#### ESTRATTO DEL DOCUMENTO
▽
IL CAMEO, ARTE E TRADIZIONE

SORA – DUE DIPINTI NELLA SACRESTIA DELLA CATTEDRALE

di Stefano Di Palma

A testimonianza del successo riscosso in ambito locale dalla pala d’altare di Francesco Vanni illustrata nel precedente articolo si collegano due pitture di anonimi esecutori conservate nella sacrestia della cattedrale di Sora. La prima è del secolo XVII e raffigura la Madonna con il Bambino ed i Santi Giuseppe e Antonio di Padova; la seconda è del secolo XVIII e raffigura la Madonna con il Bambino ed i Santi Francesco, Restituta, Giovanni evangelista e Antonio di Padova. (Cfr. S. Di Palma, I dipinti della sacrestia, in “Antiquissimum et aureum phanum Sora chiesa cattedrale di Santa Maria Assunta”, Roma 2015).
△
#### COMPITO 1
Riscrivi l'elenco dall'inizio fino alla riga che contiene "RPD meters offer", compresa, sostituendo "studio" con "booth" e lasciando tutto il resto com'è.
Il documento e l'elenco non hanno nessun legame tra loro.

#### ELENCO DATI
▽
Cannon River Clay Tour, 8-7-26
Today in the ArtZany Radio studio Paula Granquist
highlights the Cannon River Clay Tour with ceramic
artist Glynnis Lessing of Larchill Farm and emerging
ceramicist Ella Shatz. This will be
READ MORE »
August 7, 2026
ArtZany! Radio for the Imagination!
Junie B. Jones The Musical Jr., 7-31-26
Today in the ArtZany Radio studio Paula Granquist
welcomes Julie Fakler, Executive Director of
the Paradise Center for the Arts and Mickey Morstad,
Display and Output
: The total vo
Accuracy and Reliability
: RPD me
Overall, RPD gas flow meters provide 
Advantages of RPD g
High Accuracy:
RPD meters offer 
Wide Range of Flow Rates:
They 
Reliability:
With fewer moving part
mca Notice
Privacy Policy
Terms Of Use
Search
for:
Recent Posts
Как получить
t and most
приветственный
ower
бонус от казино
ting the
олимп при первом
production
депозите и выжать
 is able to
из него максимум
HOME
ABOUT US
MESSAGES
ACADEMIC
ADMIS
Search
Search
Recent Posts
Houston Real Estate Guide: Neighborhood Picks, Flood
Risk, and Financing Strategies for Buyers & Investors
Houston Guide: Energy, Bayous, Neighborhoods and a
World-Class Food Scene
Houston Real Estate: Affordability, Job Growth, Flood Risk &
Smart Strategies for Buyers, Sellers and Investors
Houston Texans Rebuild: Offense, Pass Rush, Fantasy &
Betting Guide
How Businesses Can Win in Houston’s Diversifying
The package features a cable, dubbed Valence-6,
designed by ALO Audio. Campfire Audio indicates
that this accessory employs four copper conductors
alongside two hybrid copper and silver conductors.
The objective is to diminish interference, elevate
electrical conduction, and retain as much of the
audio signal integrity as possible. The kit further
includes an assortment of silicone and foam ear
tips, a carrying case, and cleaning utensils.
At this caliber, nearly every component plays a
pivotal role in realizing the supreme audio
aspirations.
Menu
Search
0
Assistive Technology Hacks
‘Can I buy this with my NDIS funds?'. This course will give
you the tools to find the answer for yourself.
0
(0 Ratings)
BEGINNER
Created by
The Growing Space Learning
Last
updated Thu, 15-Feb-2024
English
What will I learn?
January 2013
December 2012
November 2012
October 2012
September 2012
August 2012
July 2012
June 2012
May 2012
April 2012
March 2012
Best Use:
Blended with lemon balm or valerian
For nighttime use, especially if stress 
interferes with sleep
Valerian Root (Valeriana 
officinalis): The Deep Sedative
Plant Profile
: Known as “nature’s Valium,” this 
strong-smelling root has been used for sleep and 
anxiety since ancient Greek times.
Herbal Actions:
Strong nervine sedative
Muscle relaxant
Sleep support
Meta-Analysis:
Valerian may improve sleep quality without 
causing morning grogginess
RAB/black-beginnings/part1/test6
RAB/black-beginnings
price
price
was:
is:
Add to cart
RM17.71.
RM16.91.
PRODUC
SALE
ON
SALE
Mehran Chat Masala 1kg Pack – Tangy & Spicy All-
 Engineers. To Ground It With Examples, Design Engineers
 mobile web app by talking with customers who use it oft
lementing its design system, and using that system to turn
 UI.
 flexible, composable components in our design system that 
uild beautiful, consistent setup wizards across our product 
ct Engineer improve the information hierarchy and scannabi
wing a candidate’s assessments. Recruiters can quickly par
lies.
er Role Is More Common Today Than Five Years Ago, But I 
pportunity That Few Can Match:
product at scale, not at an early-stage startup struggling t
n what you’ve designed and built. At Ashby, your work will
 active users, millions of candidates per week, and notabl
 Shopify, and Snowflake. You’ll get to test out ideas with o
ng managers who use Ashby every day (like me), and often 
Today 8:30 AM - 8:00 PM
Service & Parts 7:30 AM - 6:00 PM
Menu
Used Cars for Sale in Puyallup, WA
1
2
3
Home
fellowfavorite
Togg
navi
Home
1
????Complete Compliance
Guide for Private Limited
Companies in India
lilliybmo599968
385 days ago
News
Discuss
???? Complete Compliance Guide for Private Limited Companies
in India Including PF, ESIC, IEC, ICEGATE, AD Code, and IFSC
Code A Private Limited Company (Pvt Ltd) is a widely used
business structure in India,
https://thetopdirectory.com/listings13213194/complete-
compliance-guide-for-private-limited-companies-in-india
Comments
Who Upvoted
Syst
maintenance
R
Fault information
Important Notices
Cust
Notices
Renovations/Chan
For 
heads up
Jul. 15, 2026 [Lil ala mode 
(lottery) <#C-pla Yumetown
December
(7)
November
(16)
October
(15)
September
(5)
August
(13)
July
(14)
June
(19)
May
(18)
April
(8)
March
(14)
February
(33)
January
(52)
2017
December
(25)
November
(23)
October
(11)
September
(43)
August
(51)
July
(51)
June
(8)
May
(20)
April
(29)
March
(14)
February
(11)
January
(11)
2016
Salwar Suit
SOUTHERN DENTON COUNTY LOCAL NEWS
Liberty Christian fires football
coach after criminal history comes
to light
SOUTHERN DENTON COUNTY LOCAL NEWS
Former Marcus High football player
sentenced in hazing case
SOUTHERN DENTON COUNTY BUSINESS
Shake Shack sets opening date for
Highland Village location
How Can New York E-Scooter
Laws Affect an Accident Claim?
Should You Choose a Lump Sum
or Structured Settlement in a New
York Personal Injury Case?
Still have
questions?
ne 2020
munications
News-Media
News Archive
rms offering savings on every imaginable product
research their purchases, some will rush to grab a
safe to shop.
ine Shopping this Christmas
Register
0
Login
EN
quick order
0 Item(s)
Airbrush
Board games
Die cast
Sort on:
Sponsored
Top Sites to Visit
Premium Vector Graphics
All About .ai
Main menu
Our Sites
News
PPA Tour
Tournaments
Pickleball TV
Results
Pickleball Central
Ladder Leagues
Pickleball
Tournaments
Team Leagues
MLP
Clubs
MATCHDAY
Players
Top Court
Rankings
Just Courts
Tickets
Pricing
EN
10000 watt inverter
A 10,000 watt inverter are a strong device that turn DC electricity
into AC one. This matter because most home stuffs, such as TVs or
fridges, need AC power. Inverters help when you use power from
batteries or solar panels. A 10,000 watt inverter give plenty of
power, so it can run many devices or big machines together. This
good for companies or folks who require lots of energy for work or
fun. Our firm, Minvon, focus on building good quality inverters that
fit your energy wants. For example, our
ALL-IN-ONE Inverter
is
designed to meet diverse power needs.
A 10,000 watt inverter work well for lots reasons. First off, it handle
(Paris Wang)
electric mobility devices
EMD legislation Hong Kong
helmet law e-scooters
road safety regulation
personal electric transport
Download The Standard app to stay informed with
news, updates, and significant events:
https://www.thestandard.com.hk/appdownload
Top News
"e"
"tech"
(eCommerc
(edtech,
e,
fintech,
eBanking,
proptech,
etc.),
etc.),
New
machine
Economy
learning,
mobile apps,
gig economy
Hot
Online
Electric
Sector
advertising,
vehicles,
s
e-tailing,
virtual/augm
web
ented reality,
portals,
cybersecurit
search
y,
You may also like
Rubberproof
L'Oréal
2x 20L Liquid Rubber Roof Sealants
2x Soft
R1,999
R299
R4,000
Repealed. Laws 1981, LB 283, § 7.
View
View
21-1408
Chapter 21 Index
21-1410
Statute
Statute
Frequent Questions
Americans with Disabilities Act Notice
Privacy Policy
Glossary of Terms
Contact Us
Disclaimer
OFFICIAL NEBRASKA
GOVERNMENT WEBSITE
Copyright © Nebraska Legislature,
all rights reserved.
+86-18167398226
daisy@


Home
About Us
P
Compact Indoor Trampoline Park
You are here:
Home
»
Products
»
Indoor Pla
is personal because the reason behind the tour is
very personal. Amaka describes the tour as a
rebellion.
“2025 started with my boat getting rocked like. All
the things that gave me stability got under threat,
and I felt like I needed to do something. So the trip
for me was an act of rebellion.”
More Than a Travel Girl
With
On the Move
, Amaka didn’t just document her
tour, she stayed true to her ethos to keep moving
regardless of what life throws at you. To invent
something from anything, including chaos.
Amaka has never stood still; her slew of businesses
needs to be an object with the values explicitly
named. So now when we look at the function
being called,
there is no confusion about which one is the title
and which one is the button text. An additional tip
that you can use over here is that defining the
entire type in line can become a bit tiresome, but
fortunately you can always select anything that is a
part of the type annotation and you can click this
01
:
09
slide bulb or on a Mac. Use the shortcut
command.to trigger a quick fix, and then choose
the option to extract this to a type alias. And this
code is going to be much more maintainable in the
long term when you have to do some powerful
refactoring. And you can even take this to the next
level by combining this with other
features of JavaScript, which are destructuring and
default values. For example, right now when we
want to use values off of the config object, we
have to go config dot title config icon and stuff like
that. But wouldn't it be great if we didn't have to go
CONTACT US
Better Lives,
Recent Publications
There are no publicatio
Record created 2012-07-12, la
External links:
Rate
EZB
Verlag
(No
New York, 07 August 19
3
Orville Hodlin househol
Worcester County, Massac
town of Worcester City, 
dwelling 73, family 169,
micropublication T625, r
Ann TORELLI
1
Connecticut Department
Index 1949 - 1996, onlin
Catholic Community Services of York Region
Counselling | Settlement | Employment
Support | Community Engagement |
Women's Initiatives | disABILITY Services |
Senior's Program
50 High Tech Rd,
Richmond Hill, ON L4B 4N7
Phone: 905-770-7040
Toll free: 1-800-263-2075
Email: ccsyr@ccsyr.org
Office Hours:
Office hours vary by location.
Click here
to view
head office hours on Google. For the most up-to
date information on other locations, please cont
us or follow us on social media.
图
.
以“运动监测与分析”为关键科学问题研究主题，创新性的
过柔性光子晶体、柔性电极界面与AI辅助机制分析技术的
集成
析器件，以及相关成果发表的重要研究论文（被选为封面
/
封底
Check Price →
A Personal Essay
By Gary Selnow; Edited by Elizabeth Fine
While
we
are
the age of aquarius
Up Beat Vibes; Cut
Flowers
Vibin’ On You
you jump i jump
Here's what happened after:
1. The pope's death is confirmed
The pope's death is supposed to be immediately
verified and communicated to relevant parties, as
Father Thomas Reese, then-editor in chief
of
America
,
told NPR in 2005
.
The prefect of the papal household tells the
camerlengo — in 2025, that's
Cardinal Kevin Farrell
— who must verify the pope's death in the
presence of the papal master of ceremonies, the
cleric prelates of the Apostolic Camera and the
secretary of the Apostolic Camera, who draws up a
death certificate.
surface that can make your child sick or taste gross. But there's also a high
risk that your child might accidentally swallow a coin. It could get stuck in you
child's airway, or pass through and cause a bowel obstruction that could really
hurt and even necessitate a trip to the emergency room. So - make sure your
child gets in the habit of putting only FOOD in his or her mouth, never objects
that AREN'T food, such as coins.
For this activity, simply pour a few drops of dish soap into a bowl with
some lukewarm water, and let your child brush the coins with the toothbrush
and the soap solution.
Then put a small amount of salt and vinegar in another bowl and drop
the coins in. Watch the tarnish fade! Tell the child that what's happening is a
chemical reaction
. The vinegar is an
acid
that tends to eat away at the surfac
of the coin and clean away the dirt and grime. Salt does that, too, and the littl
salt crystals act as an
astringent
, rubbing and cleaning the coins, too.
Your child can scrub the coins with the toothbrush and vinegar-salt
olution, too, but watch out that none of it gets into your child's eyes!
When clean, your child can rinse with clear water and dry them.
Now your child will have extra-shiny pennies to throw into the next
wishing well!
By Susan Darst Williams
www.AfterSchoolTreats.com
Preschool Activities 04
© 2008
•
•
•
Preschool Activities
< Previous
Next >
△
#### COMPITO 2
Secondo il documento sui dipinti della sacrestia di Sora, a quale secolo risale la prima pittura?

#### RISPOSTA 1
Cannon River Clay Tour, 8-7-26
Today in the ArtZany Radio booth Paula Granquist
highlights the Cannon River Clay Tour with ceramic
artist Glynnis Lessing of Larchill Farm and emerging
ceramicist Ella Shatz. This will be
READ MORE »
August 7, 2026
ArtZany! Radio for the Imagination!
Junie B. Jones The Musical Jr., 7-31-26
Today in the ArtZany Radio booth Paula Granquist
welcomes Julie Fakler, Executive Director of
the Paradise Center for the Arts and Mickey Morstad,
Display and Output
: The total vo
Accuracy and Reliability
: RPD me
Overall, RPD gas flow meters provide 
Advantages of RPD g
High Accuracy:
RPD meters offer 

#### RISPOSTA 2
Al secolo XVII.